Easy, tender, and affordable roast in Israel… yes, it IS possible!
I wasn’t a big meat cook in Canada. We ate a lot of chicken, but I was kind of shy about beef. Still, I managed to make some acceptable roasts from time to time – meat that was tender enough and tasty enough that we could enjoy it together on special occasions.
All that changed when we moved to Israel, where all the meat cuts are different from what I was used to and nothing, it seemed, was tender and tasty except the most expensive bits, like steak (which always seems to turn out tough when we make it at home, but we don’t mind because it’s delicious).
But some of the English speakers here were chatting on our WhatsApp group last week about roasting beef, and it made me really want to try it again –even after having been burned numerous times.

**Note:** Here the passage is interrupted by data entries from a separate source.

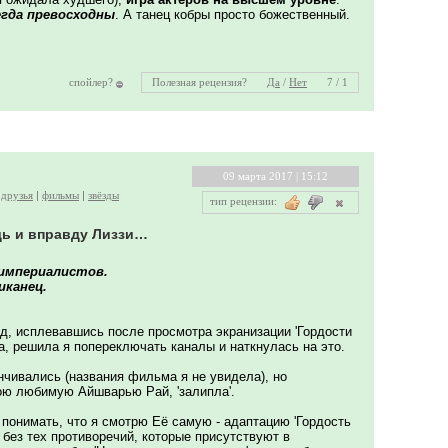
егда превосходны
. А танец кобры просто божественный.
спойлер?
Полезная рецензия?
Да
/
Нет
7 / 1
09 марта 2017 | 15:12
друзья
фильмы
звёзды
тип рецензии:
дь и вправду Лиззи…
 империалистов.
иканец.
д, исплевавшись после просмотра экранизации 'Гордости
а, решила я попереключать каналы и наткнулась на это.
нчивались (названия фильма я не увидела), но
ою любимую Айшварью Рай, 'залипла'.
 понимать, что я смотрю Её самую - адаптацию 'Гордость
о без тех противоречий, которые присутствуют в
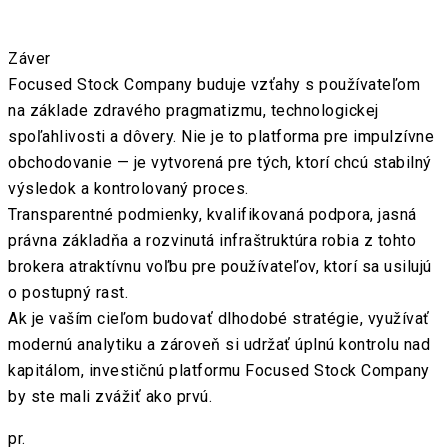
Záver
Focused Stock Company buduje vzťahy s používateľom
na základe zdravého pragmatizmu, technologickej
spoľahlivosti a dôvery. Nie je to platforma pre impulzívne
obchodovanie — je vytvorená pre tých, ktorí chcú stabilný
výsledok a kontrolovaný proces.
Transparentné podmienky, kvalifikovaná podpora, jasná
právna základňa a rozvinutá infraštruktúra robia z tohto
brokera atraktívnu voľbu pre používateľov, ktorí sa usilujú
o postupný rast.
Ak je vaším cieľom budovať dlhodobé stratégie, využívať
modernú analytiku a zároveň si udržať úplnú kontrolu nad
kapitálom, investičnú platformu Focused Stock Company
by ste mali zvážiť ako prvú.
pr.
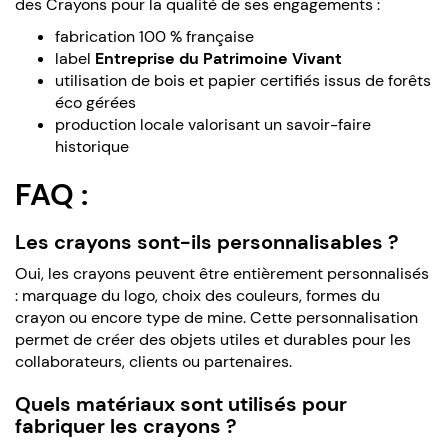
des Crayons pour la qualité de ses engagements :
fabrication 100 % française
label
Entreprise du Patrimoine Vivant
utilisation de bois et papier certifiés issus de forêts
éco gérées
production locale valorisant un savoir-faire
historique
FAQ :
Les crayons sont-ils personnalisables ?
Oui, les crayons peuvent être entièrement personnalisés
: marquage du logo, choix des couleurs, formes du
crayon ou encore type de mine. Cette personnalisation
permet de créer des objets utiles et durables pour les
collaborateurs, clients ou partenaires.
Quels matériaux sont utilisés pour
fabriquer les crayons ?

So on Thursday evening, we bought a nice little #6 roast, which according to this indispensible meat chart is called Fillet Medumeh (פילה מדומה), petit tender, or foreshank. The page's owner, Marc Gottlieb, says it’s good for “Grilling, stovetop, quick roast,” but horrible past experience has taught me that we don’t have enough steak knives for anything other than LOW AND SLOW cooking. I always forget which cuts of meat we’ve had success with in the past, but I picked this one because it seemed like a nice modest size and it wasn’t very expensive.
My plan was to pop the frozen meat hunk in our crock pot overnight and have perfectly “roasted” beef in the morning that I could cool all day until Shabbos.
Then this happened:
This is the burnt-out mafseik reishi (main circuit breaker) from our electrical panel, which apparently caught fire for no reason at all. (Yes, this scares the bejeepers out of me!!!)
All of which meant that the meat had to sit and defrost overnight in the fridge, along with all the other things “defrosting” in our fridge and freezer (come to think of it, the frozen-cold meat hunk probably helped keep things cool in there without power – thanks, meat hunk!!!). (I taped up the fridge so we wouldn’t accidentally open it, and left a water bottle on the table so that my family would use that instead of the Brita in the morning when they woke up. The power was out for about 10-11 hours, all told.)
Fast-forward to Friday morning, when the power was finally restored!
I was sad that the meat wouldn’t have a chance to rest before Shabbos, but quickly seared it in the cast-iron skillet and plopped it in the crock pot with whatever I could rustle up with no effort whatsoever:
What’s in there? I don’t have an exact recipe because you don’t NEED an exact recipe. Just toss things in until it looks like there’s enough – if that makes sense.
Meat hunk (#6), garlic cloves (smashed to remove peels), salt, pepper, onion soup mix, wine and a few sprigs of rosemary from the garden, arrayed here on top of the meat to cover up the fact that this is a pretty gross-looking hunk of meat. NOTE: The wine doesn’t cover the meat. It doesn’t have to, unless you want to end up with soup. Just enough in the bottom is all.
I started it cooking at 11 a.m. and decided to just leave it on low all day, to give it the best chance of softening up. I intended to throw in some nice roasty vegetables, carrots, and potatoes and maybe celery, later on in the day, but promptly forgot until right before Shabbos, so whatever.
Half an hour before Shabbos, I tasted the wine, added a little bit more salt and pepper, and then stirred some flour into a glass of water until it was smooth and milky. I poured this flour-water mixture straight into the wine and stirred it around to make sure it was well-mixed. Then I turned the crock pot up to High for half an hour so the now-thickened gravy could bubble for a while.
Then, right before I lit, I turned the crock pot down to Low again, with a timer set to turn it off shortly before our meal (it was only an hour or so, but I don’t like cold meat!).
And… well, there are no pictures, because it was Shabbos already, but it was absolutely delicious. Delightfully flaourful – and more important, delightfully tender. We didn’t even need to get out the steak knives, which is a rarity around here! There wasn’t much more than the four of us could eat, but we’re pretty big meat-eaters and I’d kind of skimped on side dishes. If you had more people you could definitely stretch this out to serve 6, at least. And of course, if you buy a bigger hunk of meat, it will serve more people (food is like that).
Encouraged by this success, I have ordered another meat hunk for Rosh Hashanah. If I come up with any further words of wisdom, I’ll edit this post to let you know. But the truth is, this method (chuck it in the crock pot, season with wine and/or other yummy stuff) is so beautifully simple that I think it’s just about foolproof.
But if you have any secrets for me about any other ways to make meat in Israel that isn’t as tough as shoe leather, I’d love to hear about them in the comments!